Replacing Council Tax and Stamp Duty with a Proportional Property Tax would raise as much as £4.5 billion from foreign homeowners, empty homes and second homes.

This was the finding from our new report released this week, assessing the impact of international investors on the UK property market, and how property tax reform could help our economy in the future.

Introducing such a Proportional Property Tax, levied on the existing value of peoples’ homes rather than 1991 values (as is the current practice), would lead to 76% of households being better off, with an average saving of £435 per year. 

Currently, foreign buyers in Westminster, for example, only pay a maximum of £1,655 a year. The much-needed reform of property taxes would see a surcharge of 0.96% levied on all foreign owned, second and empty homes. This would mean that an international buyer purchasing a £6.2m house in Westminster would pay £59,520 each year in local tax.
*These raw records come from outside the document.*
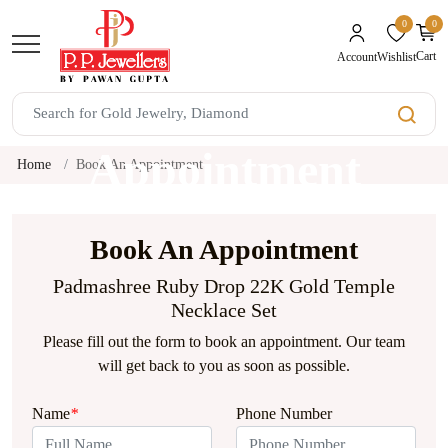
0
0
unread mes
Cart
Wishlist
Account
Book An
Appointment
Home
Book An Appointment
Book An Appointment
Padmashree Ruby Drop 22K Gold Temple
Necklace Set
Please fill out the form to book an appointment. Our team
will get back to you as soon as possible.
Name
*
Phone Number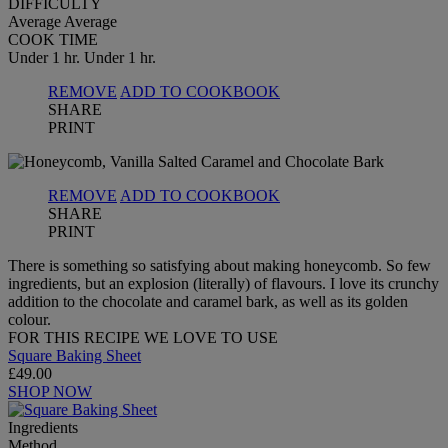
DIFFICULTY
Average
Average
COOK TIME
Under 1 hr.
Under 1 hr.
REMOVE
ADD TO COOKBOOK
SHARE
PRINT
REMOVE
ADD TO COOKBOOK
SHARE
PRINT
There is something so satisfying about making honeycomb. So few
ingredients, but an explosion (literally) of flavours. I love its crunchy
addition to the chocolate and caramel bark, as well as its golden
colour.
FOR THIS RECIPE WE LOVE TO USE
Square Baking Sheet
£49.00
SHOP NOW
Ingredients
Method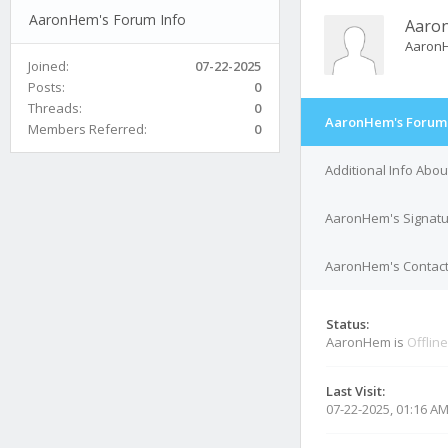
AaronHem's Forum Info
Aaro
Aaron
Joined:
07-22-2025
Posts:
0
Threads:
0
AaronHem's Forum 
Members Referred:
0
Additional Info Ab
AaronHem's Signat
AaronHem's Contact
Status:
AaronHem is
Offline
Last Visit:
07-22-2025, 01:16 A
Council Tax is deeply regressive with those in low value homes paying more in proportion to the price of their home than those in high value homes. For example, in the Durham constituency of Easington, a family living in a home worth £100,000, presently pays over 1.4% of their home’s value in Council Tax every year. This rate is 52 times higher than the 0.03% rate which the £6.2m home mentioned above in Westminster would pay.
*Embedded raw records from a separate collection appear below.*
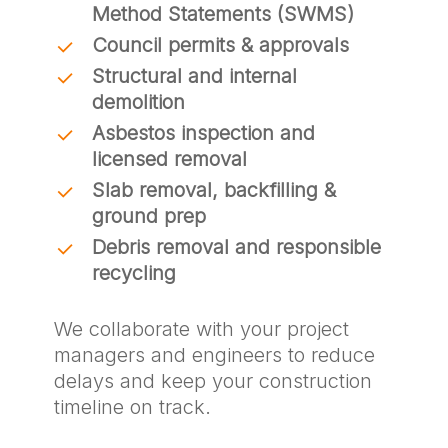
Method Statements (SWMS)
Council permits & approvals
Structural and internal
demolition
Asbestos inspection and
licensed removal
Slab removal, backfilling &
ground prep
Debris removal and responsible
recycling
We collaborate with your project
managers and engineers to reduce
delays and keep your construction
timeline on track.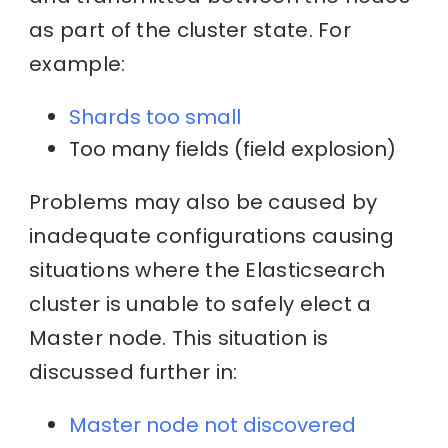
as part of the cluster state. For
example:
Shards too small
Too many fields (field explosion)
Problems may also be caused by
inadequate configurations causing
situations where the Elasticsearch
cluster is unable to safely elect a
Master node. This situation is
discussed further in:
Master node not discovered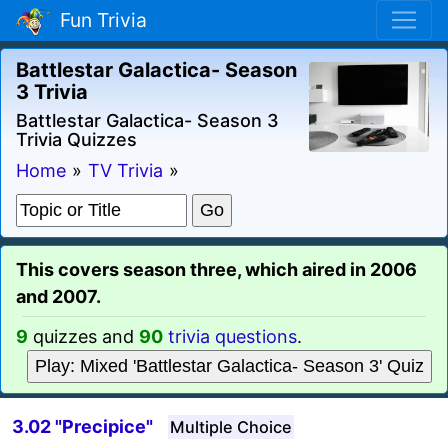
Fun Trivia
Battlestar Galactica- Season
3 Trivia
Battlestar Galactica- Season 3
Trivia Quizzes
Home
»
TV Trivia
»
This covers season three, which aired in 2006
and 2007.
9
quizzes and
90
trivia questions
.
Play: Mixed 'Battlestar Galactica- Season 3' Quiz
3.02 "Precipice"
Multiple Choice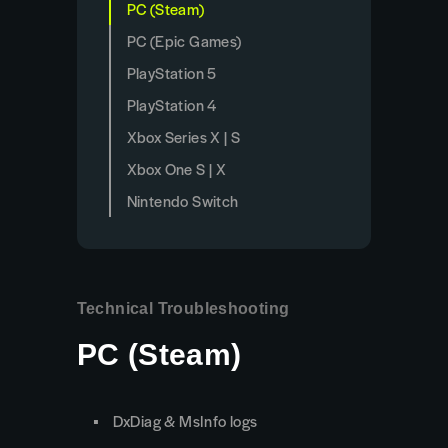
PC (Steam)
PC (Epic Games)
PlayStation 5
PlayStation 4
Xbox Series X | S
Xbox One S | X
Nintendo Switch
Technical Troubleshooting
PC (Steam)
DxDiag & MsInfo logs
Whilst London remains the prime market for foreign investors, recent data shows that since 2010, overseas ownership has tripled to 250,000 homes across England and Wales, pricing out local households out of the market. 

The report reveals that the policy’s surcharge would bring in as much as £4.5 billion in tax revenue, reduce bills for 76% of households and would also free up as many as 600,000 homes over 5 years, including a quarter of a million homes for 1st time buyers

Calls for replacing Council Tax are set to grow louder this year as the cost of living crisis intensifies. Our polling carried out last year highlighted how Council Tax was the most disliked tax in the country with over 50% saying it was worse than Income Tax, Inheritance Tax and Capital Gains Tax. 
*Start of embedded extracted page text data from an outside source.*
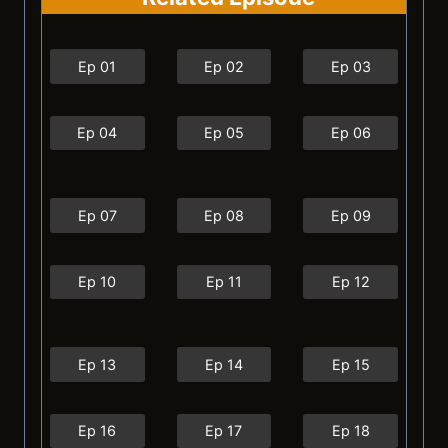
Ep 01
Ep 02
Ep 03
Ep 04
Ep 05
Ep 06
Ep 07
Ep 08
Ep 09
Ep 10
Ep 11
Ep 12
Ep 13
Ep 14
Ep 15
Ep 16
Ep 17
Ep 18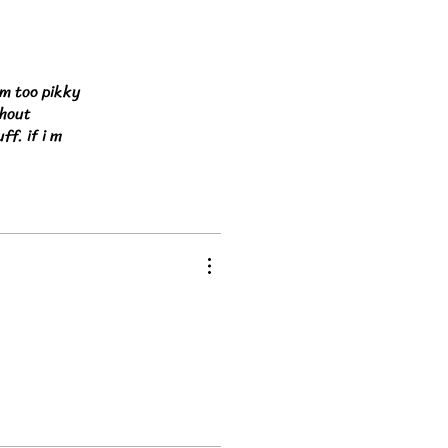
am too pikky
thout
ff. if i m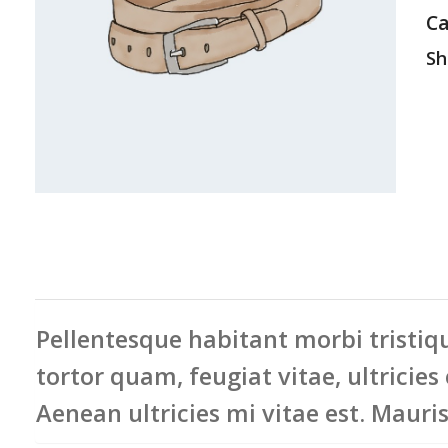
Ca
Sha
Pellentesque habitant morbi tristiqu
tortor quam, feugiat vitae, ultricies
Aenean ultricies mi vitae est. Mauris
The latest findings put further pressure on ministers to bring in a Proportional Property Tax, which has the support of a number of Labour and Conservative MPs, think tanks and the CLG Select Committee. 

  • John Stevenson MP for Carlisle, stated, “If we are to fix the housing market so that more young people can have a home of their own, then ministers should give serious consideration to taxing the high numbers of foreign investors in the UK. The best way of achieving this could be through a Proportional Property Tax, freeing up homes up and down the country.
  • Lord David Willetts a former Conservative Minister, has previously said, “We’ve got to help young people get started on the housing ladder, and [a Proportional Property Tax] would bring more houses onto the market and would mean that people in low-value houses will not be paying so much tax”.
  • Andy Burnham, the Mayor of Greater Manchester, also argued for replacing Council Tax with a new levy based on the value of your property, stating “The party can’t tiptoe around it anymore”. 
  • The CLG select committee published a report in July last year recommending the introduction of a PPT, stating, “Council Tax is also an increasingly regressive tax that again penalises those in more deprived areas. A revaluation is long overdue”.

 

Reflecting on the report, our Founder, Andrew Dixon said:

“The Government is under increasing pressure to get to grips with the housing crisis and ensure foreign homeowners pay their fair share of property tax. Adopting a Proportional Property Tax would mean lower bills for the majority of households in the UK while the surcharge on these purchases would lead to hundreds of thousands of homes coming onto the market for UK residents.”